O palestrante lembrou, porém, que cresce nos Estados Unidos o conceito de business necessity, que é um princípio que possibilita alguns tratamentos diferenciados. Apesar de salientar que o campo é tão perigoso como “andar sobre giletes”, Firmino ressaltou que, por esse princípio, podem-se garantir, em determinados casos, mais liberdade de contratação e proteção ao empregado.
O magistrado ressaltou que práticas discriminatórias, especialmente as cometidas nas relações de trabalho, podem acontecer na formação do contrato (rejeição, pretensão, preferência), durante o desenvolvimento laboral (assédios) e até mesmo após o desligamento do empregado (ao “queimar” o funcionário no mercado de trabalho, disseminando alguma informação prejudicial a seu respeito). Foi salientado, também, que todas as práticas discriminatórias (assédios moral e sexual e as retaliatórias) são muito complexas e de difícil solução. Por isso, ensejam medidas inovadoras, como já se entende no direito norte-americano, de tornar imprescritível o direito de se ajuizarem ações que tenham a discriminação como foco.
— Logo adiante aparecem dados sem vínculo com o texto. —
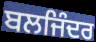
ਬਲਜਿੰਦਰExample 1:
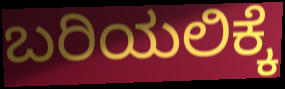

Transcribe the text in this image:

ಬರಿಯಲಿಕ್ಕೆ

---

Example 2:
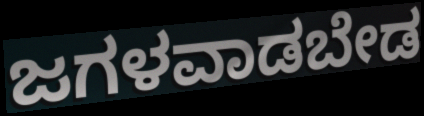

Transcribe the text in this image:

ಜಗಳವಾಡಬೇಡ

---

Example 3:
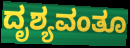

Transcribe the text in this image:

ದೃಶ್ಯವಂತೂ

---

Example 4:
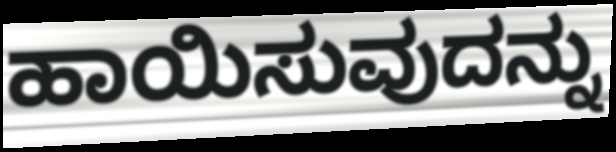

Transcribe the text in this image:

ಹಾಯಿಸುವುದನ್ನು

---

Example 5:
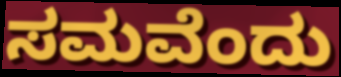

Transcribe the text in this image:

ಸಮವೆಂದು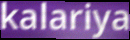
kalariyaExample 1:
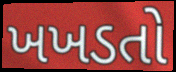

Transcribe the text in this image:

ખખડતો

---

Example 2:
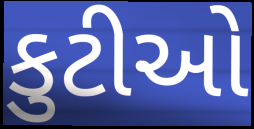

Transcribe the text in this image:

કુટીઓ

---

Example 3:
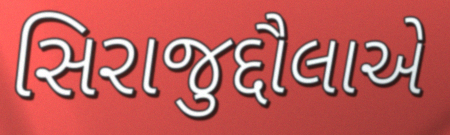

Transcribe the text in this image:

સિરાજુદ્દૌલાએ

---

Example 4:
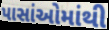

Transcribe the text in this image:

પાસાંઓમાંથી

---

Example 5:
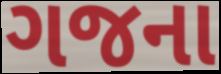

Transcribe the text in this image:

ગજનાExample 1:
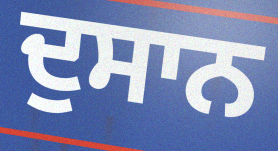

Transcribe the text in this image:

ਦੁਸਾਨ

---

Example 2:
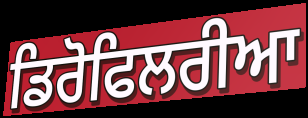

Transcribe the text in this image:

ਡਿਰੋਫਿਲਰੀਆ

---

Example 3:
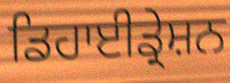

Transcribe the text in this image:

ਡਿਹਾਈਡ੍ਰੇਸ਼ਨ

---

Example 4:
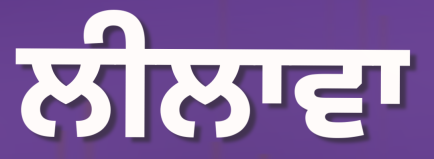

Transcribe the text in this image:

ਲੀਲਾਵਾ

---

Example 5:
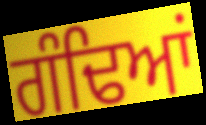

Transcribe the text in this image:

ਗੰਢਿਆਂ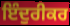
ਇੰਦੁਰੀਕਰ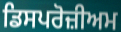
ਡਿਸਪਰੋਜ਼ੀਅਮ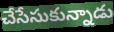
చేసేసుకున్నాడు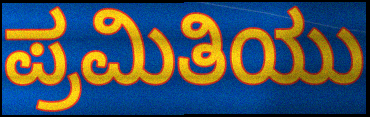
ಪ್ರಮಿತಿಯುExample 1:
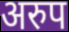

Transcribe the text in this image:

अरुप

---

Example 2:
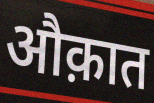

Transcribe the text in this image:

औक़ात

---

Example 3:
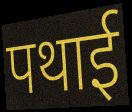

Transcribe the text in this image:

पथाई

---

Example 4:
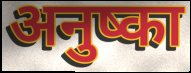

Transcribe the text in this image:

अनुष्का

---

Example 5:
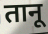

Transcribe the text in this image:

तानू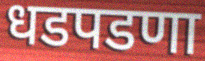
धडपडणा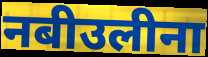
नबीउलीनाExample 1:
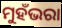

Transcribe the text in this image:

ମୁହଁଭରା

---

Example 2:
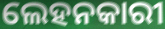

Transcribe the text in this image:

ଲେହନକାରୀ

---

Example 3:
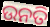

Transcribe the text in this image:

ଉନତି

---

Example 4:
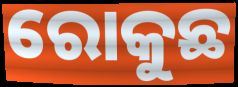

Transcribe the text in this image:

ରୋକୁଛ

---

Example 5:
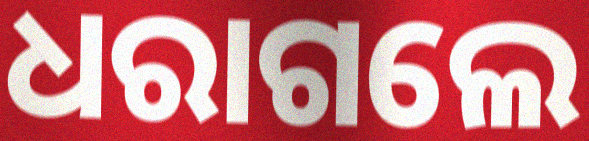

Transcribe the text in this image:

ଧରାଗଲେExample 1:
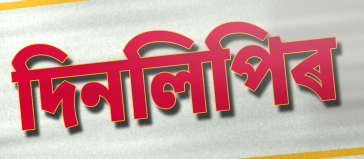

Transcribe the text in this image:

দিনলিপিৰ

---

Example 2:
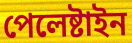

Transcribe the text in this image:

পেলেষ্টাইন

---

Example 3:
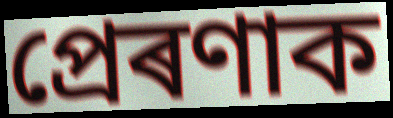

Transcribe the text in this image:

প্ৰেৰণাক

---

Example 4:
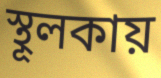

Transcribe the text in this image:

স্থূলকায়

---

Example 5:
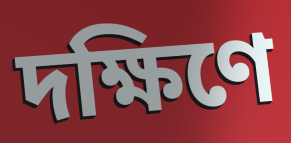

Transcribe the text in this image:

দক্ষিণে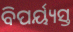
ବିପର୍ୟ୍ୟସ୍ତ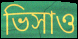
ভিসাও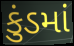
કુંડમાં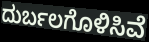
ದುರ್ಬಲಗೊಳಿಸಿವೆ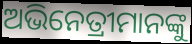
ଅଭିନେତ୍ରୀମାନଙ୍କୁ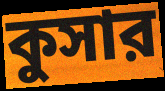
কুসার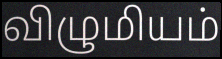
விழுமியம்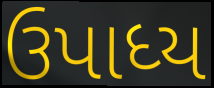
ઉપાધ્ય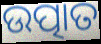
ଉତ୍ପାତ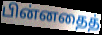
பின்னதைத்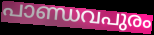
പാണ്ഡവപുരംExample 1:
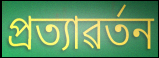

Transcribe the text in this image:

প্ৰত্যাৱৰ্তন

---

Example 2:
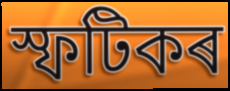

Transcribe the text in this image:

স্ফটিকৰ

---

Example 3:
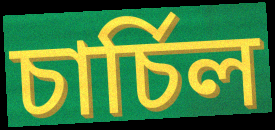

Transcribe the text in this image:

চাৰ্চিল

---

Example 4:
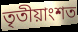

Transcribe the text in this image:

তৃতীয়াংশত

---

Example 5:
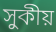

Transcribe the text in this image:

সুকীয়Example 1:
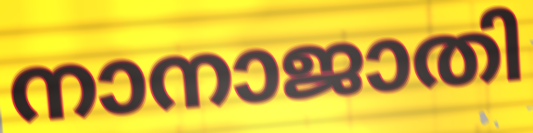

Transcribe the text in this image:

നാനാജാതി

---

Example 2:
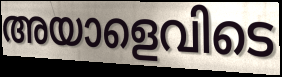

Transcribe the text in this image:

അയാളെവിടെ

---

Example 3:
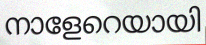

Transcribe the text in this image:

നാളേറെയായി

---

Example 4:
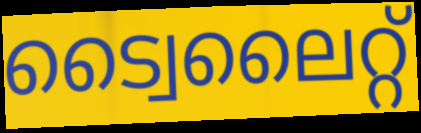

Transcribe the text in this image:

ട്വൈലൈറ്റ്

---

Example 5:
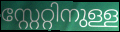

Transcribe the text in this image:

സ്റ്റേറ്റിനുള്ളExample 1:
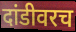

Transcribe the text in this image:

दांडीवरच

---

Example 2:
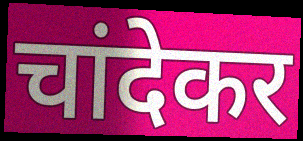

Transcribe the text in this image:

चांदेकर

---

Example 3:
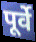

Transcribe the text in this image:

पूर्वे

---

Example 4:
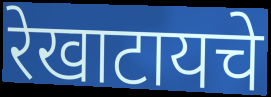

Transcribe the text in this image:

रेखाटायचे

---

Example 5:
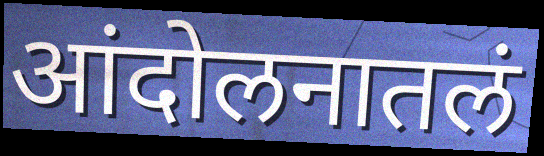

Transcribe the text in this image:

आंदोलनातलं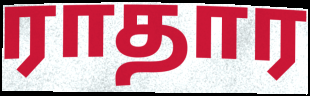
ராதாரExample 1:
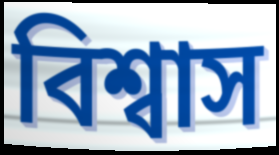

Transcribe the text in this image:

বিশ্বাস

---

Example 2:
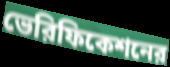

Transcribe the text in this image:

ভেরিফিকেশনের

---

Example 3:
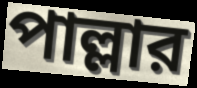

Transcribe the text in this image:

পাল্লার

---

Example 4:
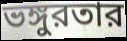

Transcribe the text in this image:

ভঙ্গুরতার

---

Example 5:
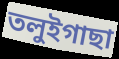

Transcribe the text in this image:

তলুইগাছা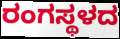
ರಂಗಸ್ಥಳದ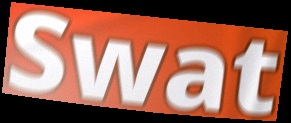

Outra forma de combate, mais especificamente da legislação da União Europeia, explicou Firmino, é exigir que “cada tratamento diferenciado deva ser justificado”, bem como a de se instituir a inversão do ônus da prova. Neste aspecto, leva-se em conta que é muito difícil, em alguns casos, se provar a discriminação, uma vez que “se podem desmanchar os referidos indícios e provas dos fatos controversos que sustentam a justificativa”. Para tanto, aceita-se até que “não há necessidade da prova cabal”, concluiu o palestrante.
Há que se considerar, também, que a própria dificuldade em se provar a discriminação requer dos operadores do Direito “atenuação no rigor das provas”. Nos EUA, lecionou o juiz, são aceitas até mesmo avaliações sociológicas.
O palestrante encerrou sua fala com um trecho do texto “Eu tenho um sonho”, proferido na década de 1960 pelo líder negro norte-americano Martin Luther King e que virou símbolo de combate ao racismo e outras práticas discriminatórias em todo o mundo.